Let $E = \mathbb Q(\sqrt[8]{2}, i)$ and $\zeta$ be a primitive root of unity. We have $[E:\mathbb Q] = 16$. The possible elements of $G := Gal\left(E/\mathbb Q\right)$ are:
$$\begin{cases} \sqrt[8]{2} \mapsto \zeta^k \sqrt[8]{2} \\ i \mapsto \pm i \end{cases}: 0\le k\le 7$$
And these are precisely the elements of $G$ because $[E:\mathbb Q]=16$.
Now let:
$$\sigma: \begin{cases} \sqrt[8]{2} \mapsto \zeta \sqrt[8]{2} \\ i \mapsto i \end{cases}, \tau: \begin{cases} \sqrt[8]{2} \mapsto \sqrt[8]{2} \\ i \mapsto -i \end{cases}$$
Then it can be seen that $G = \langle \sigma, \tau \rangle$ by computing $\sigma^k$ and $\tau \sigma^k$, $1\le k \le 7$.
Now $\sigma^8 = \tau^2 = 1$ and $\sigma \tau = \tau \sigma^3$.
My question is: isn't this sufficient to say the following?
$$G = \langle \sigma, \tau \mid \sigma^8 = \tau^2 = 1, \sigma \tau = \tau \sigma^3 \rangle$$
What else needs to be checked?
I figured this out (hopefully).
Let $FG^{(2)}$ be the free group on $x,y$ and $K$ be the normal subgroup generated by $x^8,y^2,xyx^{-3}y^{-1}$, and let $G$ be as in the question. Consider the epimorphism $\phi: FG^{(2)} \to G$, $\phi(x) = \sigma$, $\phi(y) = \tau$. We have $K \subset \ker \phi$ so we have the induced epimorphism $ \psi: FG^{(2)}/K \to G$, $\psi(a + K) = \phi(a)$, and $\left| FG^{(2)}/K \right| \ge |G| = 16$.
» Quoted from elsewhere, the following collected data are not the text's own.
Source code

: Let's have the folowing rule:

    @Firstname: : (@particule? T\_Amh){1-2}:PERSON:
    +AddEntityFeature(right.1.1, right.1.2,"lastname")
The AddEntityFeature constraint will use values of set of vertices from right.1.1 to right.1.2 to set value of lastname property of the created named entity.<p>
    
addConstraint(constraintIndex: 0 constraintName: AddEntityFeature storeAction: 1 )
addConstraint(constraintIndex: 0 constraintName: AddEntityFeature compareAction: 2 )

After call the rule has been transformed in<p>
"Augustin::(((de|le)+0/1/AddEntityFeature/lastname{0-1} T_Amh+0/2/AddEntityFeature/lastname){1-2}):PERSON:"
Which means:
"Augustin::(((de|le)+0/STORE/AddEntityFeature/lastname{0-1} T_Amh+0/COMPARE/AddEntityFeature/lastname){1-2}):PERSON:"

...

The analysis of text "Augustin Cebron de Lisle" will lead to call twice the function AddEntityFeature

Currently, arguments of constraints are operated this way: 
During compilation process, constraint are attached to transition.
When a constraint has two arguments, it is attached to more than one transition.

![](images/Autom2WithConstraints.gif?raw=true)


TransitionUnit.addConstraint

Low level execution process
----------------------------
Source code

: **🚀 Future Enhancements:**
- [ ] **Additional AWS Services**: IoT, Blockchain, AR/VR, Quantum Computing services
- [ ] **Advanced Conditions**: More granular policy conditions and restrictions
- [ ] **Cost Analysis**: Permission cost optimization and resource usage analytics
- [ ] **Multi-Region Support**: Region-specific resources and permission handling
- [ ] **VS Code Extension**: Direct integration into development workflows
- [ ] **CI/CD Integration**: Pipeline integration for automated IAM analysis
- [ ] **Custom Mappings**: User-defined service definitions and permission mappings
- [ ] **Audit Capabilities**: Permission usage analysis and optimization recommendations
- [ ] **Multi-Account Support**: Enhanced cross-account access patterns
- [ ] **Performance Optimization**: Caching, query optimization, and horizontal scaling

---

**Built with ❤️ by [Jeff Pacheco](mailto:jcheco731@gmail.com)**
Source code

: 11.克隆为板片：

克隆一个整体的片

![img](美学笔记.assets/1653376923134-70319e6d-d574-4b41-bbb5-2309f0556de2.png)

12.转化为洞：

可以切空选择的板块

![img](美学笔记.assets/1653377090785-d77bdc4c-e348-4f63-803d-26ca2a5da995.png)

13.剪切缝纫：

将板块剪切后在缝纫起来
Now in $FG^{(2)}/K$, $y =y^{-1}$ and we have:
$$x^{-1} y = (yx)^{-1} = (xyx^{-2})^{-1} = x^2 y^{-1} x^{-1} = x^2 yx^{-1} =x(yx^3)x^{-1} = xyx^2 = yx^5 $$
which shows that any element of $FG^{(2)}/K$ has the form $x^n$ or $yx^n$ for some $0\le n\le 7$. Since there are at most $16$ of those, we get $\left|FG^{(2)}/K\right| \le 16$ and therefore $G \cong FG^{(2)}/K$, so it indeed has the desired presentation.